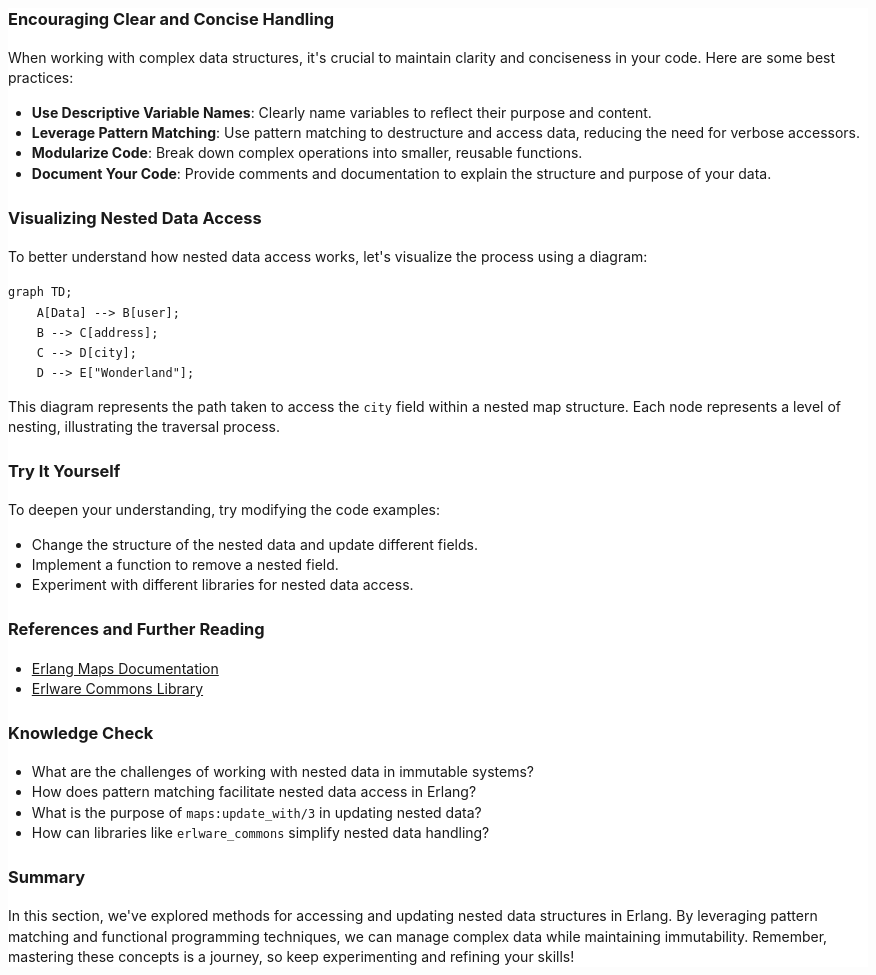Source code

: ### Encouraging Clear and Concise Handling

When working with complex data structures, it's crucial to maintain clarity and conciseness in your code. Here are some best practices:

- **Use Descriptive Variable Names**: Clearly name variables to reflect their purpose and content.
- **Leverage Pattern Matching**: Use pattern matching to destructure and access data, reducing the need for verbose accessors.
- **Modularize Code**: Break down complex operations into smaller, reusable functions.
- **Document Your Code**: Provide comments and documentation to explain the structure and purpose of your data.

### Visualizing Nested Data Access

To better understand how nested data access works, let's visualize the process using a diagram:

```mermaid
graph TD;
    A[Data] --> B[user];
    B --> C[address];
    C --> D[city];
    D --> E["Wonderland"];
```

This diagram represents the path taken to access the `city` field within a nested map structure. Each node represents a level of nesting, illustrating the traversal process.

### Try It Yourself

To deepen your understanding, try modifying the code examples:

- Change the structure of the nested data and update different fields.
- Implement a function to remove a nested field.
- Experiment with different libraries for nested data access.

### References and Further Reading

- [Erlang Maps Documentation](https://www.erlang.org/doc/man/maps.html)
- [Erlware Commons Library](https://github.com/erlware/erlware_commons)

### Knowledge Check

- What are the challenges of working with nested data in immutable systems?
- How does pattern matching facilitate nested data access in Erlang?
- What is the purpose of `maps:update_with/3` in updating nested data?
- How can libraries like `erlware_commons` simplify nested data handling?

### Summary

In this section, we've explored methods for accessing and updating nested data structures in Erlang. By leveraging pattern matching and functional programming techniques, we can manage complex data while maintaining immutability. Remember, mastering these concepts is a journey, so keep experimenting and refining your skills!
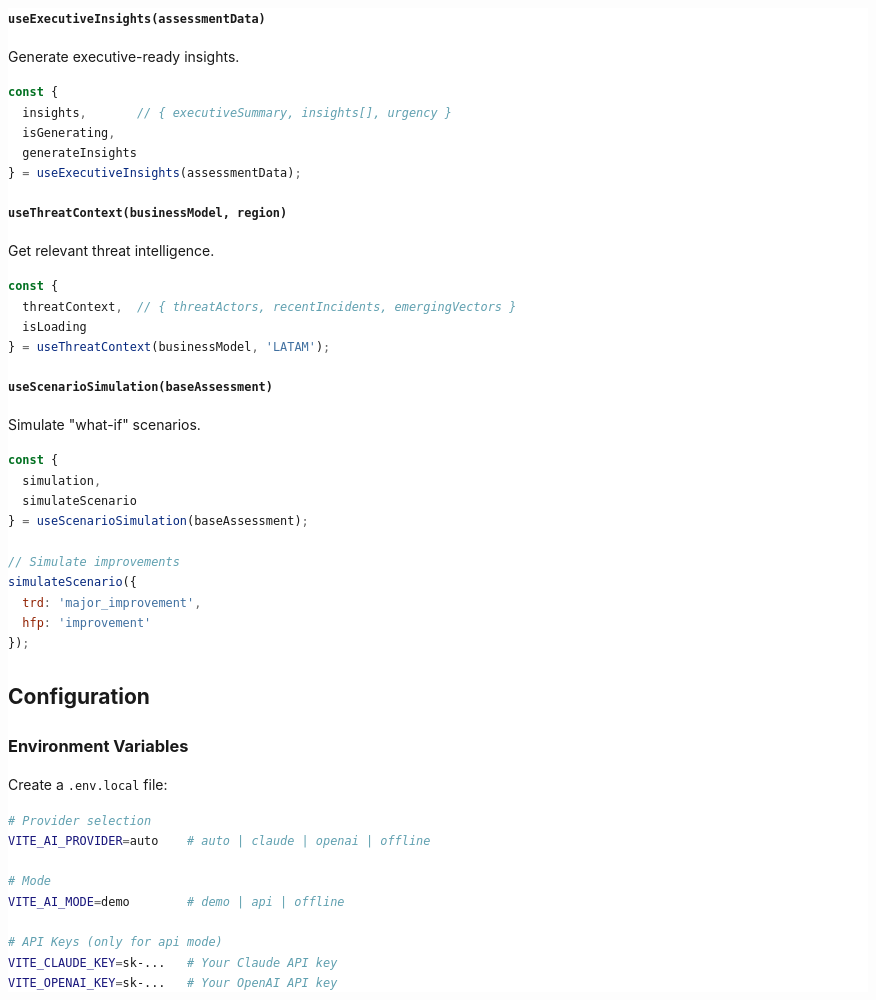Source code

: #### `useExecutiveInsights(assessmentData)`
Generate executive-ready insights.

```javascript
const {
  insights,       // { executiveSummary, insights[], urgency }
  isGenerating,
  generateInsights
} = useExecutiveInsights(assessmentData);
```

#### `useThreatContext(businessModel, region)`
Get relevant threat intelligence.

```javascript
const {
  threatContext,  // { threatActors, recentIncidents, emergingVectors }
  isLoading
} = useThreatContext(businessModel, 'LATAM');
```

#### `useScenarioSimulation(baseAssessment)`
Simulate "what-if" scenarios.

```javascript
const {
  simulation,
  simulateScenario
} = useScenarioSimulation(baseAssessment);

// Simulate improvements
simulateScenario({
  trd: 'major_improvement',
  hfp: 'improvement'
});
```

## Configuration

### Environment Variables

Create a `.env.local` file:

```bash
# Provider selection
VITE_AI_PROVIDER=auto    # auto | claude | openai | offline

# Mode
VITE_AI_MODE=demo        # demo | api | offline

# API Keys (only for api mode)
VITE_CLAUDE_KEY=sk-...   # Your Claude API key
VITE_OPENAI_KEY=sk-...   # Your OpenAI API key
```
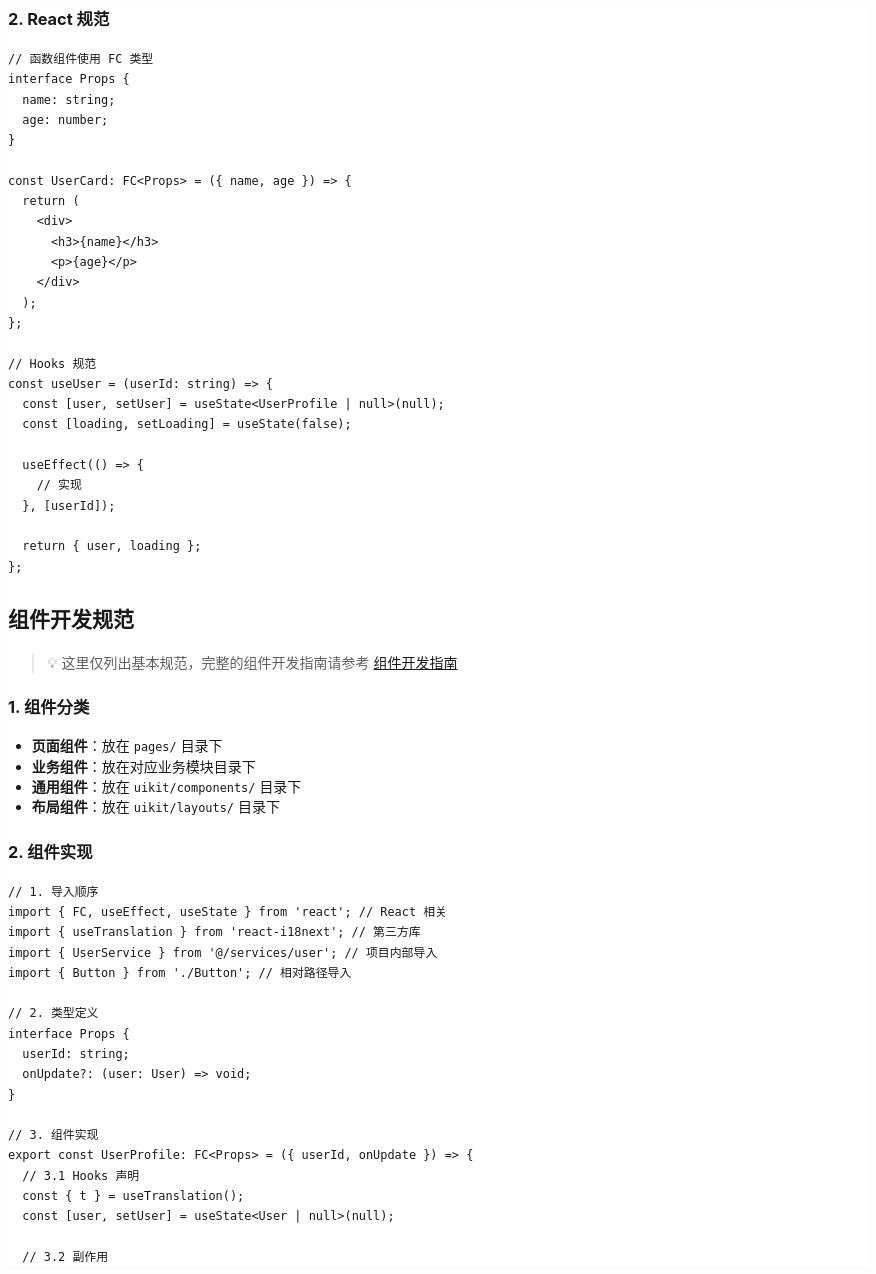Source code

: ### 2. React 规范

```tsx
// 函数组件使用 FC 类型
interface Props {
  name: string;
  age: number;
}

const UserCard: FC<Props> = ({ name, age }) => {
  return (
    <div>
      <h3>{name}</h3>
      <p>{age}</p>
    </div>
  );
};

// Hooks 规范
const useUser = (userId: string) => {
  const [user, setUser] = useState<UserProfile | null>(null);
  const [loading, setLoading] = useState(false);

  useEffect(() => {
    // 实现
  }, [userId]);

  return { user, loading };
};
```

## 组件开发规范

> 💡 这里仅列出基本规范，完整的组件开发指南请参考 [组件开发指南](./component-guide.md)

### 1. 组件分类

- **页面组件**：放在 `pages/` 目录下
- **业务组件**：放在对应业务模块目录下
- **通用组件**：放在 `uikit/components/` 目录下
- **布局组件**：放在 `uikit/layouts/` 目录下

### 2. 组件实现

```tsx
// 1. 导入顺序
import { FC, useEffect, useState } from 'react'; // React 相关
import { useTranslation } from 'react-i18next'; // 第三方库
import { UserService } from '@/services/user'; // 项目内部导入
import { Button } from './Button'; // 相对路径导入

// 2. 类型定义
interface Props {
  userId: string;
  onUpdate?: (user: User) => void;
}

// 3. 组件实现
export const UserProfile: FC<Props> = ({ userId, onUpdate }) => {
  // 3.1 Hooks 声明
  const { t } = useTranslation();
  const [user, setUser] = useState<User | null>(null);

  // 3.2 副作用
```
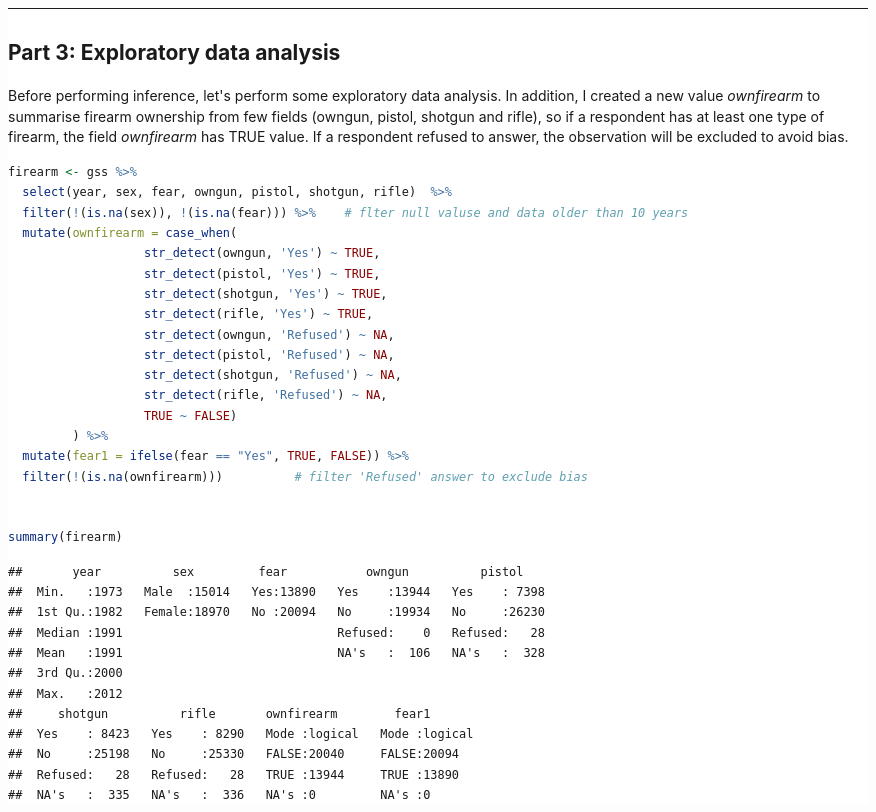 ------------------------------------------------------------------------

Part 3: Exploratory data analysis
---------------------------------

Before performing inference, let's perform some exploratory data analysis. In addition, I created a new value <i>ownfirearm</i> to summarise firearm ownership from few fields (owngun, pistol, shotgun and rifle), so if a respondent has at least one type of firearm, the field <i>ownfirearm</i> has TRUE value. If a respondent refused to answer, the observation will be excluded to avoid bias.

``` r
firearm <- gss %>%
  select(year, sex, fear, owngun, pistol, shotgun, rifle)  %>%
  filter(!(is.na(sex)), !(is.na(fear))) %>%    # flter null valuse and data older than 10 years
  mutate(ownfirearm = case_when(
                   str_detect(owngun, 'Yes') ~ TRUE,
                   str_detect(pistol, 'Yes') ~ TRUE,
                   str_detect(shotgun, 'Yes') ~ TRUE,
                   str_detect(rifle, 'Yes') ~ TRUE,
                   str_detect(owngun, 'Refused') ~ NA,
                   str_detect(pistol, 'Refused') ~ NA,
                   str_detect(shotgun, 'Refused') ~ NA,
                   str_detect(rifle, 'Refused') ~ NA,
                   TRUE ~ FALSE)
         ) %>%
  mutate(fear1 = ifelse(fear == "Yes", TRUE, FALSE)) %>%
  filter(!(is.na(ownfirearm)))          # filter 'Refused' answer to exclude bias


summary(firearm)
```

    ##       year          sex         fear           owngun          pistol     
    ##  Min.   :1973   Male  :15014   Yes:13890   Yes    :13944   Yes    : 7398  
    ##  1st Qu.:1982   Female:18970   No :20094   No     :19934   No     :26230  
    ##  Median :1991                              Refused:    0   Refused:   28  
    ##  Mean   :1991                              NA's   :  106   NA's   :  328  
    ##  3rd Qu.:2000                                                             
    ##  Max.   :2012                                                             
    ##     shotgun          rifle       ownfirearm        fear1        
    ##  Yes    : 8423   Yes    : 8290   Mode :logical   Mode :logical  
    ##  No     :25198   No     :25330   FALSE:20040     FALSE:20094    
    ##  Refused:   28   Refused:   28   TRUE :13944     TRUE :13890    
    ##  NA's   :  335   NA's   :  336   NA's :0         NA's :0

========================================================================

Reproduce the material above in full, images excluded.

## THE COMPLETED TASK
Source code

: ### Encouraging Clear and Concise Handling

When working with complex data structures, it's crucial to maintain clarity and conciseness in your code. Here are some best practices:

- **Use Descriptive Variable Names**: Clearly name variables to reflect their purpose and content.
- **Leverage Pattern Matching**: Use pattern matching to destructure and access data, reducing the need for verbose accessors.
- **Modularize Code**: Break down complex operations into smaller, reusable functions.
- **Document Your Code**: Provide comments and documentation to explain the structure and purpose of your data.

### Visualizing Nested Data Access

To better understand how nested data access works, let's visualize the process using a diagram:

```mermaid
graph TD;
    A[Data] --> B[user];
    B --> C[address];
    C --> D[city];
    D --> E["Wonderland"];
```

This diagram represents the path taken to access the `city` field within a nested map structure. Each node represents a level of nesting, illustrating the traversal process.

### Try It Yourself

To deepen your understanding, try modifying the code examples:

- Change the structure of the nested data and update different fields.
- Implement a function to remove a nested field.
- Experiment with different libraries for nested data access.

### References and Further Reading

- [Erlang Maps Documentation](https://www.erlang.org/doc/man/maps.html)
- [Erlware Commons Library](https://github.com/erlware/erlware_commons)

### Knowledge Check

- What are the challenges of working with nested data in immutable systems?
- How does pattern matching facilitate nested data access in Erlang?
- What is the purpose of `maps:update_with/3` in updating nested data?
- How can libraries like `erlware_commons` simplify nested data handling?

### Summary

In this section, we've explored methods for accessing and updating nested data structures in Erlang. By leveraging pattern matching and functional programming techniques, we can manage complex data while maintaining immutability. Remember, mastering these concepts is a journey, so keep experimenting and refining your skills!
Source code

: #### `useExecutiveInsights(assessmentData)`
Generate executive-ready insights.

```javascript
const {
  insights,       // { executiveSummary, insights[], urgency }
  isGenerating,
  generateInsights
} = useExecutiveInsights(assessmentData);
```

#### `useThreatContext(businessModel, region)`
Get relevant threat intelligence.

```javascript
const {
  threatContext,  // { threatActors, recentIncidents, emergingVectors }
  isLoading
} = useThreatContext(businessModel, 'LATAM');
```

#### `useScenarioSimulation(baseAssessment)`
Simulate "what-if" scenarios.

```javascript
const {
  simulation,
  simulateScenario
} = useScenarioSimulation(baseAssessment);

// Simulate improvements
simulateScenario({
  trd: 'major_improvement',
  hfp: 'improvement'
});
```

## Configuration

### Environment Variables

Create a `.env.local` file:

```bash
# Provider selection
VITE_AI_PROVIDER=auto    # auto | claude | openai | offline

# Mode
VITE_AI_MODE=demo        # demo | api | offline

# API Keys (only for api mode)
VITE_CLAUDE_KEY=sk-...   # Your Claude API key
VITE_OPENAI_KEY=sk-...   # Your OpenAI API key
```
Source code

: ### 2. React 规范

```tsx
// 函数组件使用 FC 类型
interface Props {
  name: string;
  age: number;
}

const UserCard: FC<Props> = ({ name, age }) => {
  return (
    <div>
      <h3>{name}</h3>
      <p>{age}</p>
    </div>
  );
};

// Hooks 规范
const useUser = (userId: string) => {
  const [user, setUser] = useState<UserProfile | null>(null);
  const [loading, setLoading] = useState(false);

  useEffect(() => {
    // 实现
  }, [userId]);

  return { user, loading };
};
```

## 组件开发规范

> 💡 这里仅列出基本规范，完整的组件开发指南请参考 [组件开发指南](./component-guide.md)

### 1. 组件分类

- **页面组件**：放在 `pages/` 目录下
- **业务组件**：放在对应业务模块目录下
- **通用组件**：放在 `uikit/components/` 目录下
- **布局组件**：放在 `uikit/layouts/` 目录下

### 2. 组件实现

```tsx
// 1. 导入顺序
import { FC, useEffect, useState } from 'react'; // React 相关
import { useTranslation } from 'react-i18next'; // 第三方库
import { UserService } from '@/services/user'; // 项目内部导入
import { Button } from './Button'; // 相对路径导入

// 2. 类型定义
interface Props {
  userId: string;
  onUpdate?: (user: User) => void;
}

// 3. 组件实现
export const UserProfile: FC<Props> = ({ userId, onUpdate }) => {
  // 3.1 Hooks 声明
  const { t } = useTranslation();
  const [user, setUser] = useState<User | null>(null);

  // 3.2 副作用
```
 ------------------------------------------------------------------------

Part 3: Exploratory data analysis
---------------------------------

Before performing inference, let's perform some exploratory data analysis. In addition, I created a new value <i>ownfirearm</i> to summarise firearm ownership from few fields (owngun, pistol, shotgun and rifle), so if a respondent has at least one type of firearm, the field <i>ownfirearm</i> has TRUE value. If a respondent refused to answer, the observation will be excluded to avoid bias.

``` r
firearm <- gss %>%
  select(year, sex, fear, owngun, pistol, shotgun, rifle)  %>%
  filter(!(is.na(sex)), !(is.na(fear))) %>%    # flter null valuse and data older than 10 years
  mutate(ownfirearm = case_when(
                   str_detect(owngun, 'Yes') ~ TRUE,
                   str_detect(pistol, 'Yes') ~ TRUE,
                   str_detect(shotgun, 'Yes') ~ TRUE,
                   str_detect(rifle, 'Yes') ~ TRUE,
                   str_detect(owngun, 'Refused') ~ NA,
                   str_detect(pistol, 'Refused') ~ NA,
                   str_detect(shotgun, 'Refused') ~ NA,
                   str_detect(rifle, 'Refused') ~ NA,
                   TRUE ~ FALSE)
         ) %>%
  mutate(fear1 = ifelse(fear == "Yes", TRUE, FALSE)) %>%
  filter(!(is.na(ownfirearm)))          # filter 'Refused' answer to exclude bias


summary(firearm)
```

    ##       year          sex         fear           owngun          pistol     
    ##  Min.   :1973   Male  :15014   Yes:13890   Yes    :13944   Yes    : 7398  
    ##  1st Qu.:1982   Female:18970   No :20094   No     :19934   No     :26230  
    ##  Median :1991                              Refused:    0   Refused:   28  
    ##  Mean   :1991                              NA's   :  106   NA's   :  328  
    ##  3rd Qu.:2000                                                             
    ##  Max.   :2012                                                             
    ##     shotgun          rifle       ownfirearm        fear1        
    ##  Yes    : 8423   Yes    : 8290   Mode :logical   Mode :logical  
    ##  No     :25198   No     :25330   FALSE:20040     FALSE:20094    
    ##  Refused:   28   Refused:   28   TRUE :13944     TRUE :13890    
    ##  NA's   :  335   NA's   :  336   NA's :0         NA's :0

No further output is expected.